Reliever Jeremy Kerht succeeded Millwood for the eighth and threw seven of his first eight pitches for balls, including a hit-batsman in leadoff man Pete Orr. Over the next few plays, Orr stole second and was given a free break for third on Kerht’s wild pitch to Barfield, whom he walked on a payoff pitch. He ultimately averted the threat by getting Overbeck to chase a third strike, but by inning’s end had still thrown less than 50 percent strikes (12 out of 25 total tosses).
Ryan Lavarnway, who had a rare 0-for-4 outing, was not exactly reprehensible in his first three at-bats. But with Nava on board and nobody out with a 1-1 tie at hand in the eighth, he paid for his excess passiveness. Lavarnway jumped out to a 3-0 count against Lehigh Valley reliever Michael Schwimer, then looked at two straight strikes and fouled off two more offerings before whiffing and returning to the dugout.
IronPigs notes
With his RBI bunt in the second and a fifth-inning single, the No. 9-hitting Bocock was the first participant to log multiple hits in the game.
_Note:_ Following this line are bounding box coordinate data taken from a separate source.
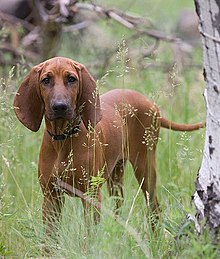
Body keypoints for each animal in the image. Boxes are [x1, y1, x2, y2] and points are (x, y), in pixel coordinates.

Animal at [13, 57, 203, 236]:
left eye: (71, 79)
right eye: (46, 80)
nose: (60, 107)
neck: (63, 139)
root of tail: (150, 103)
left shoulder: (91, 195)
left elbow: (89, 236)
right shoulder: (51, 196)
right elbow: (49, 239)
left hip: (145, 168)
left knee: (154, 207)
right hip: (116, 176)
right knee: (119, 206)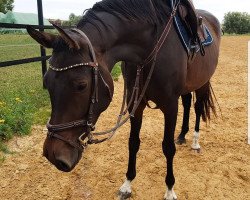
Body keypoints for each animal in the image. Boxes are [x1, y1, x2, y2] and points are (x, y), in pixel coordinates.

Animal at [26, 0, 220, 199]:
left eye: (81, 85)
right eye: (46, 82)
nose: (53, 155)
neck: (151, 47)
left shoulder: (170, 105)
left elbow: (167, 147)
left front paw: (170, 189)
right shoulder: (135, 103)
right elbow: (133, 142)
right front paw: (127, 184)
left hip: (203, 82)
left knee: (197, 107)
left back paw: (195, 141)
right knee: (187, 102)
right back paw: (181, 135)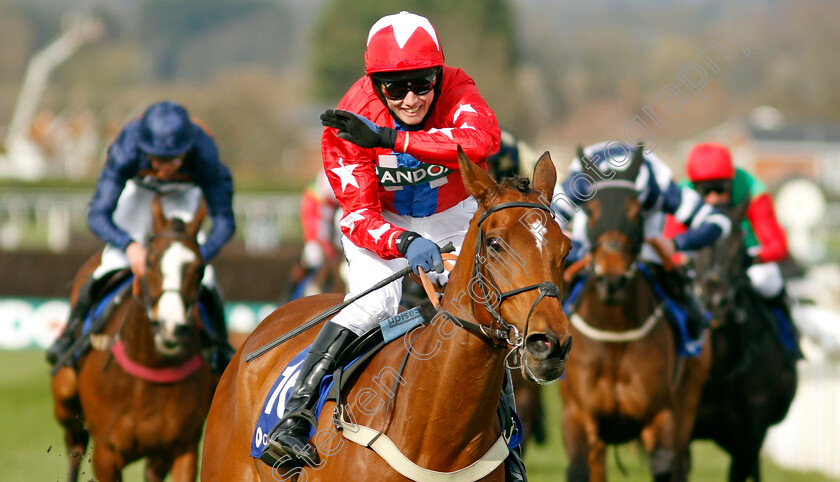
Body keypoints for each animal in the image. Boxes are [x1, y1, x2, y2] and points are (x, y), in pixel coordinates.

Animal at [49, 197, 217, 482]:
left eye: (199, 269)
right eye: (149, 262)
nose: (170, 328)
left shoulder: (183, 447)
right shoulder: (106, 453)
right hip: (65, 396)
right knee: (75, 444)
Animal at [556, 147, 708, 482]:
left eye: (637, 213)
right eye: (590, 212)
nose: (611, 281)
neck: (614, 332)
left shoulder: (660, 414)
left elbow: (664, 464)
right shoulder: (577, 414)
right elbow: (578, 468)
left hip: (689, 399)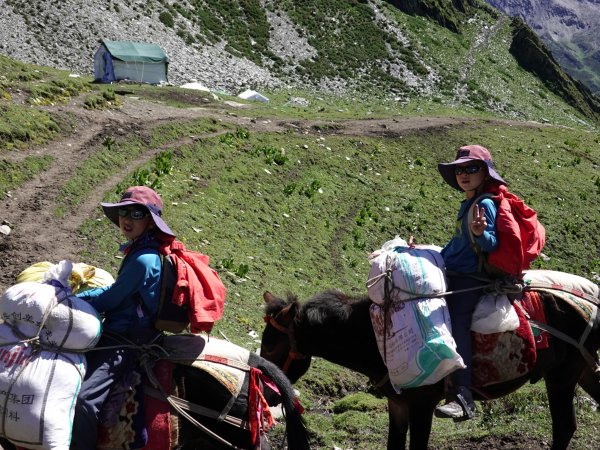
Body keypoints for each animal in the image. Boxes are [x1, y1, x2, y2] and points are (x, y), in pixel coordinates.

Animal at [262, 288, 600, 450]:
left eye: (271, 348)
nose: (270, 393)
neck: (375, 336)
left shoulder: (422, 404)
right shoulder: (397, 404)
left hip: (561, 377)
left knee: (564, 427)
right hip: (585, 371)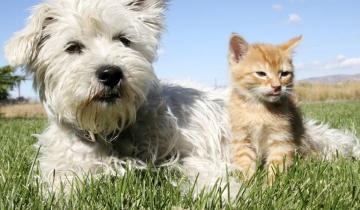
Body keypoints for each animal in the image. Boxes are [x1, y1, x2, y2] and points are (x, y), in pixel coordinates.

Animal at [228, 33, 304, 185]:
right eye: (261, 73)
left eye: (284, 74)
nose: (277, 86)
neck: (259, 109)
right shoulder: (242, 138)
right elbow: (245, 162)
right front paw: (247, 184)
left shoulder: (281, 140)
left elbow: (277, 165)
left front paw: (269, 186)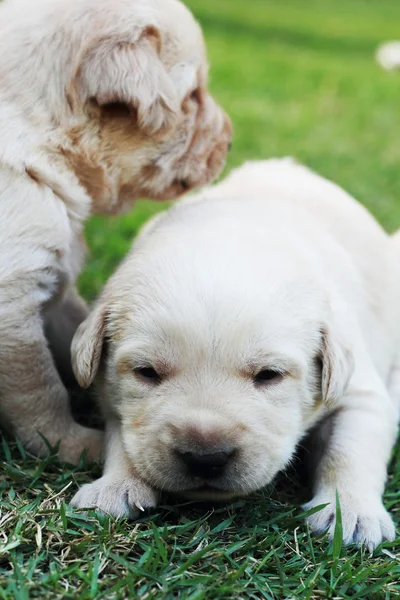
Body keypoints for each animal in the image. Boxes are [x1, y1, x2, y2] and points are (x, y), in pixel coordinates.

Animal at [0, 0, 231, 464]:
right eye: (191, 97)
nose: (231, 141)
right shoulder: (13, 303)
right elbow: (39, 388)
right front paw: (70, 443)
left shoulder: (53, 284)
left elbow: (79, 330)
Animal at [71, 158, 400, 548]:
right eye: (146, 372)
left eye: (269, 375)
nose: (205, 457)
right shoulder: (112, 397)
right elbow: (122, 435)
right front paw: (114, 486)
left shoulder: (356, 388)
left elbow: (350, 448)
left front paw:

He earned a third single by way of a popup dropped by Sutton in the ninth.
Though uncharacteristically unproductive at the plate until his ninth-inning single, Rich Thompson had an eventful day in centerfield. He initiated the relay play that nailed Lin in the first and caught five fly balls over the first four innings.
Catcher Dane Sardinha entered the game with a watered-down .086 batting average, yet mustered the team’s first extra-base hit with a one-out double to the left-field corner in the seventh.
Only two of Lehigh Valley’s nine hits came from the upper echelon of the batting order. Those were Orr’s first-inning single and Thompson’s ninth-inning infield hit.
Miscellany
Sutton, who was reassigned from Boston on Monday, put in his first Triple-A appearance since June 16 and only his third since May 19. It is his first lick of game action overall since he pinch-ran and garnered two at-bats in Sunday night’s 16-inning marathon at Tropicana Field.
After going 1-for-4 on the day, Sutton had a .300 batting average in 40 games with the PawSox, making him the only active member of the team in the .300 range, besides the radiant Lavarnway.